367. Memorandum From the President’s Special Assistant (Schlesinger) to the Under Secretary of State (Ball)0

SUBJECT

  • The Iberian Bases

We are approaching the time when the Spanish and Portuguese bases will have to be renegotiated.

At the moment, the prevalent view seems to be that we must do almost anything necessary to retain the good will of the Franco and Salazar regimes in order not to endanger the base renegotiations.

This view has obviously altered our policy in certain respects from what it would otherwise be, not only in the Iberian peninsula, but in other parts of the world (e.g., the Secretary’s Madrid statement suggesting that we are counting on Franco’s Spain to play a role in connection with our Latin American policy; our agreement with Salazar not to bring up the colonial context in the UN debate over Goa). It has also hurt the public image of the State Department (cf. recent editorials in such staid journals as The New York Times and the Christian Science Monitor) and made it look to many, at home and abroad, as if the State Department were still dedicated to diplomacy a la Dulles rather than to the diplomacy of the New Frontier.

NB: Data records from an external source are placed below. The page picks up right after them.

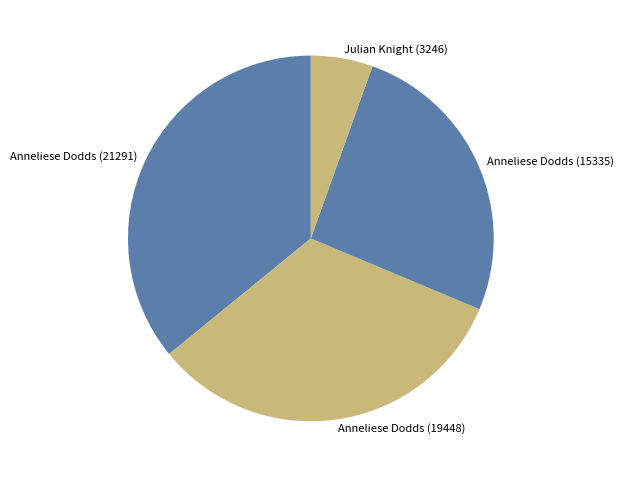

Is Anneliese Dodds (19448) the majority of the pie?

No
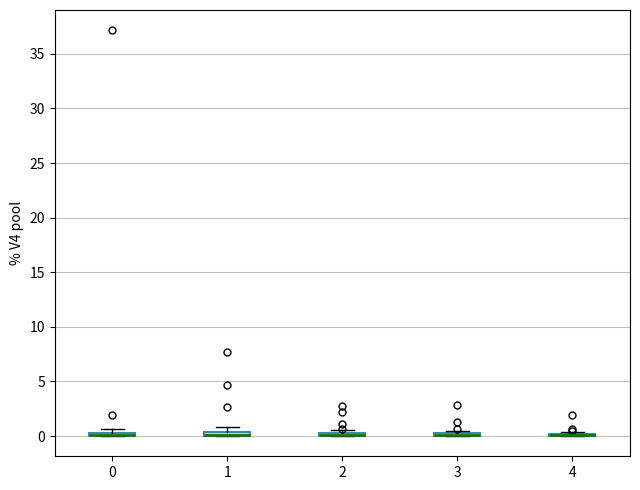

Where is the upper edge of the box at x = 0 on the y-axis? The values are not printed on the chart, so give them approximately, as read against the axis.

0.5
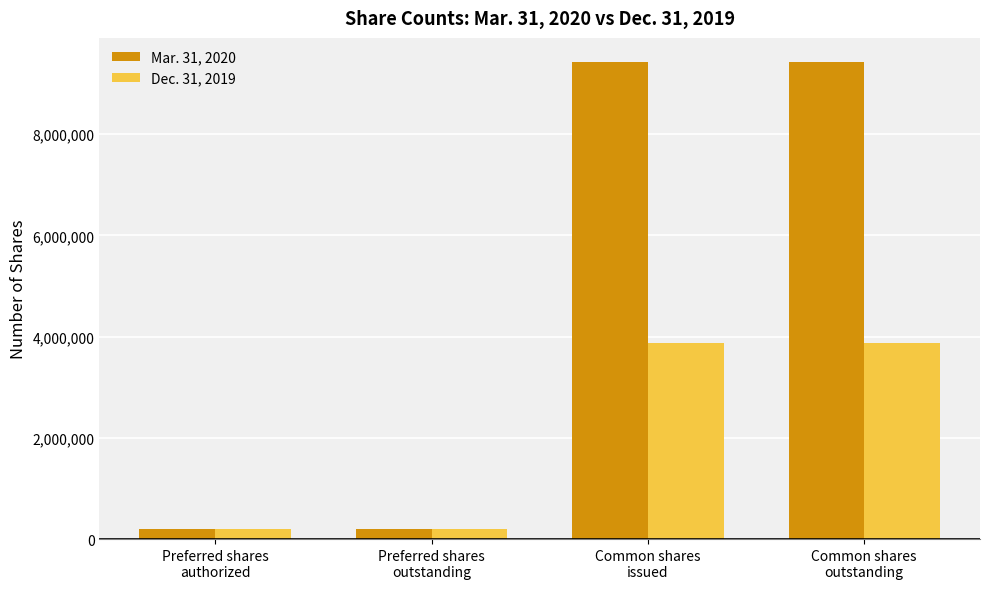

What is the maximum value shown in the chart?

9428011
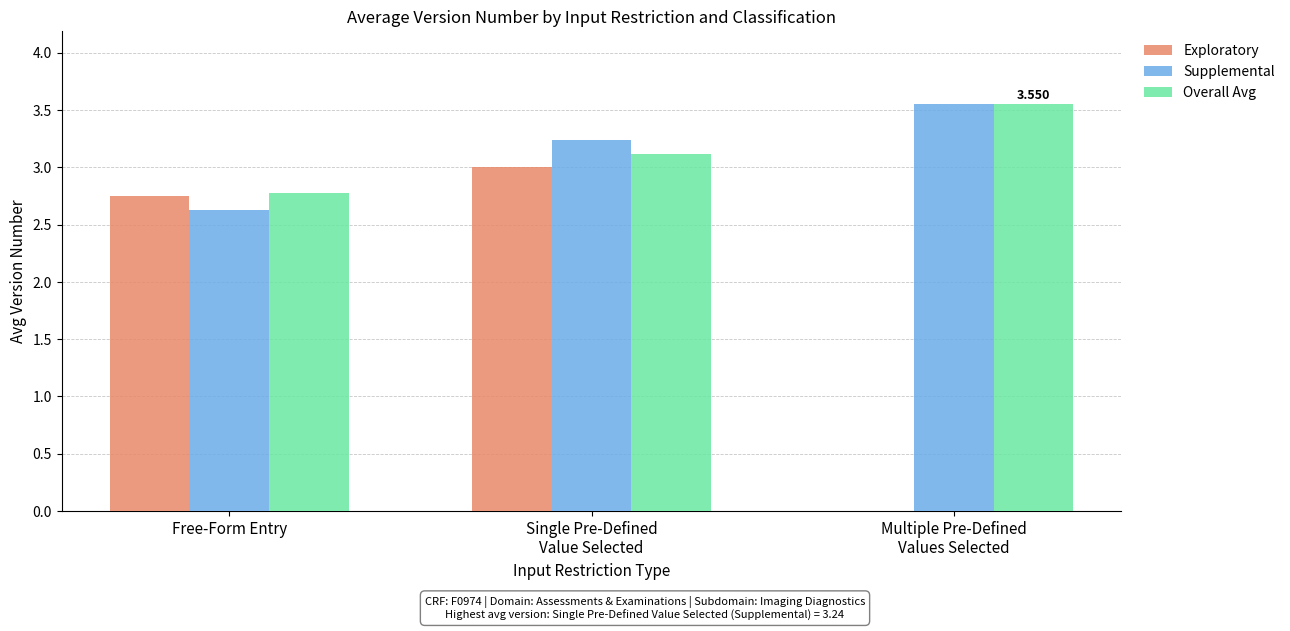

Is the value of Supplemental at Free-Form Entry greater than the value of Exploratory at Free-Form Entry?

No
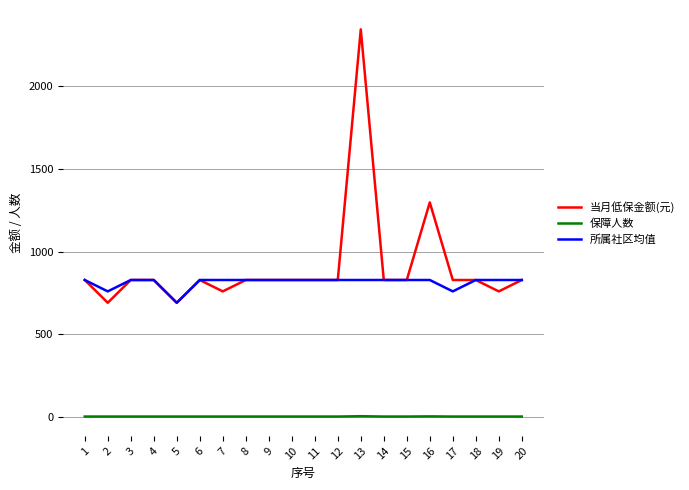

At which category is the sum across all series the highest?

13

It may well be that we have no choice but to sacrifice everything else to the renegotiation of the bases. But we certainly should not accept this conclusion without a careful and critical reappraisal of the base problem. Would it not be a good idea to have a reexamination of the Iberian bases, with particular attention to the following questions:

1)
Will impending changes in weaponry and strategy affect the role and value of the Iberian bases?
2)
What benefits do these bases bring to Spain and Portugal? We assume that they are doing us a favor for which we must pay through the nose. Is our bargaining position really this desperate? Would not the liquidation of the bases raise economic and other problems for the host countries?
3)
If the USSR were to overrun Europe, it is absurd to suppose that Spain and Portugal would be spared. They cannot hope to purchase immunity through neutrality. The bases are as much for their defense as [Page 998] for ours; and the argument that they are doing us a favor by permitting us to contribute to their own defense is not an impressive one. Yet we seem to be accepting this argument at face value
4)
What alternatives are conceivable to the Iberian bases? We saw recently in the case of South Africa that certain military privileges granted to us by the Republic of South Africa were not essential, as we had assumed, but only convenient. Is this the case with Spain and Portugal? If the military were set the problem of carrying on without these bases, would they not be able to solve it?
5)
How serious a price do we pay in adopting a posture of cordial association with the Iberian dictatorships? What does this cost us with the anti-Franco opposition? Does it incline them to the Communists? Does it seriously compromise our policy in other parts of the world, especially Asia, Africa and Latin America? Or are objections to these dictatorships now purely sentimental and ritualistic on the part of people whose opinions don’t matter much anyway? Do most people accept pro-Franco and pro-Salazar postures as a military necessity, as they accepted aid to Yugoslavia or our wartime alliance with the USSR?
6)
If the conclusion is reached that there is no alternative to the Iberian bases, can we not use our relationships with the Iberian dictatorships more purposefully to ease a transition to more liberal regimes? Can we not help bring about a larger measure of economic and social reform? And would it not be possible to do more to cushion the adverse impacts of present policies on liberal, labor, anti-colonial and other forms of disapproving opinion in other parts of the world? Cannot our relations with Franco and Salazar be, for example, correct rather than effusive?

Arthur Schlesinger, jr.1
  1. Source: Kennedy Library, National Security Files, Staff Memoranda. Secret. A copy was sent to Bundy.
  2. Printed from a copy that bears this typed signature.